Several of the artists sat in with Soul Incision at a late-night dance party, including Trick Pony’s Ira Dean, who performed “Mustang Sally”; Ira Dean, Billy Dean and Trick Pony’s Keith Burns, who performed “Hound Dog”; and Deborah Allen, who sang “Do Right Woman.” Billy Dean was overheard the next day remarking that the night had been so much fun because he got to play with musicians who play for the love of music, not for a living. Soul Incision was such a hit that the band is already on the bill for the 10th annual Country in the Rockies, which will be Jan. 27-Feb. 1, 2004.
Vanderbilt Medical Center folks did well in the celebrity ski races, including Dr. Reid Thompson, associate professor of Neurological Surgery, who in his first Country in the Rockies took home a gold medal with his other first-place teammates.
Others from Vanderbilt who attended included Dr. Harry Jacobson, vice chancellor for Health Affairs; Colleen-Conway Welch, Ph.D., Dean of the School of Nursing; Dr. Barbara Murphy, director of VICC’s Pain and Symptom Management Program; Rick Wagers, medical center CFO; Dr. Joseph Smith, chair of Urologic Surgery; and Soul Incision bandmates Robert Early, Debra Kemp, Steve Smartt, Jeff and Carol Byrd, and Ed Shultz.

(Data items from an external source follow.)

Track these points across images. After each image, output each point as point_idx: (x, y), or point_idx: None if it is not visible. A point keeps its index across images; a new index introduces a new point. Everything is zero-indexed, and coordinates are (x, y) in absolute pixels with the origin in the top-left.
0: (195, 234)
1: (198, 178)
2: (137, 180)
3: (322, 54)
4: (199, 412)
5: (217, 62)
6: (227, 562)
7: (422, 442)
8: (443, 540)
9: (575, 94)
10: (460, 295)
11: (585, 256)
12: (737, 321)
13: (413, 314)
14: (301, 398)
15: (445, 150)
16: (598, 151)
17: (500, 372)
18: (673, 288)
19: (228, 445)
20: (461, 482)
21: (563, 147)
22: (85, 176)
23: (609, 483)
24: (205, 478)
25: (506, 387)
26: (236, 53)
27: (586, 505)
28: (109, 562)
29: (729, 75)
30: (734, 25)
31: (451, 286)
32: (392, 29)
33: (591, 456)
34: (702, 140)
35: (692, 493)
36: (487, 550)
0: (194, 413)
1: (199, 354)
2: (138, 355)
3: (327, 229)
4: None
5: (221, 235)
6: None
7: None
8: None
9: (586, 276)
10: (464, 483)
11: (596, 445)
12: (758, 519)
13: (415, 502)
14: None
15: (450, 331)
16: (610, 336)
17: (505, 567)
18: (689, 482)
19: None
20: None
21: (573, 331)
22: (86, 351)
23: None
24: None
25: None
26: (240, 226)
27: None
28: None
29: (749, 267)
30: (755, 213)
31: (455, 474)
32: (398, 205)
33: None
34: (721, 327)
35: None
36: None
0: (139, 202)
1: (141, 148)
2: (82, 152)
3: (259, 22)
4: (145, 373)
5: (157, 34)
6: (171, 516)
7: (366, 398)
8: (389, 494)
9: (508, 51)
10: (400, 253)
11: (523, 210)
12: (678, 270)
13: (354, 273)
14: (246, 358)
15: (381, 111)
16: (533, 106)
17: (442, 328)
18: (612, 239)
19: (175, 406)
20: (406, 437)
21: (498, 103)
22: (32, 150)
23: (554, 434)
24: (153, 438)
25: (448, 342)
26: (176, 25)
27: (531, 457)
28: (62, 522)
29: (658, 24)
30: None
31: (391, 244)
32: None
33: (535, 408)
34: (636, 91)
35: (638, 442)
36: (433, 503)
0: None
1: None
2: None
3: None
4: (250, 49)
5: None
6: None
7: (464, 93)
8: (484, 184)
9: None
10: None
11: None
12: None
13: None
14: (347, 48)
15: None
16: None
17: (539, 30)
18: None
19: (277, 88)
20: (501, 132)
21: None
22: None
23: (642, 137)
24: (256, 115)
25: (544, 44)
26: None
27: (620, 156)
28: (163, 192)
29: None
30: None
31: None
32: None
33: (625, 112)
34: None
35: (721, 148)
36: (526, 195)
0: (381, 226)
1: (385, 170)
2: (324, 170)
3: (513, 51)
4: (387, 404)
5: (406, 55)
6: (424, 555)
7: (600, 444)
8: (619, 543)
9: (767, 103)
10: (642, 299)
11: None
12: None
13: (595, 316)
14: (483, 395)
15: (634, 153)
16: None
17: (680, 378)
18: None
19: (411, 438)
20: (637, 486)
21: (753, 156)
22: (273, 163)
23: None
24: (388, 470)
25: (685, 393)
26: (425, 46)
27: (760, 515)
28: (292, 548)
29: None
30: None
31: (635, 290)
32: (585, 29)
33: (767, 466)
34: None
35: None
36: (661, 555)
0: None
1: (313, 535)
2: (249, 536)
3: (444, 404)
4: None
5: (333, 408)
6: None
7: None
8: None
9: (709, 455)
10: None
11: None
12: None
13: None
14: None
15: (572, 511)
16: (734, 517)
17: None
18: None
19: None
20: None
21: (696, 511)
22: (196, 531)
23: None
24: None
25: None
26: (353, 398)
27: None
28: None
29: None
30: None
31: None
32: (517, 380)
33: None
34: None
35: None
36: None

In addition to mixing the seriousness of the cause with the fun of music and snow sports, the event was bracketed by world events. The charter airplane provided by American Airlines was late arriving in Nashville to take participants to the event because it was also being used to transport U.S. troops to the Middle East and had been delayed leaving Kuwait. On Saturday morning, participants awoke to the tragic news that the space shuttle Columbia had been lost on re-entry. Moments of silence were observed at dinner and during the all-star concert in memory of the lost astronauts, one of whom was a close friend of Houston-based photographer Karen Wulfraat, on assignment for the seventh year at Country in the Rockies for Country Weekly.
In addition to Club Med and American Airlines, sponsors included BMI, Country Music Television, Ortho Biotech, Jack Daniel’s, The Smith-Free Group, Yamaha, Coors Light, Travis Television Group, AmSouth, Bank of America, Icue Productions, Harley-Davidson of Cool Springs, Cowboys and Indians magazine, BBR, Fischer, Coca-Cola and Dasani.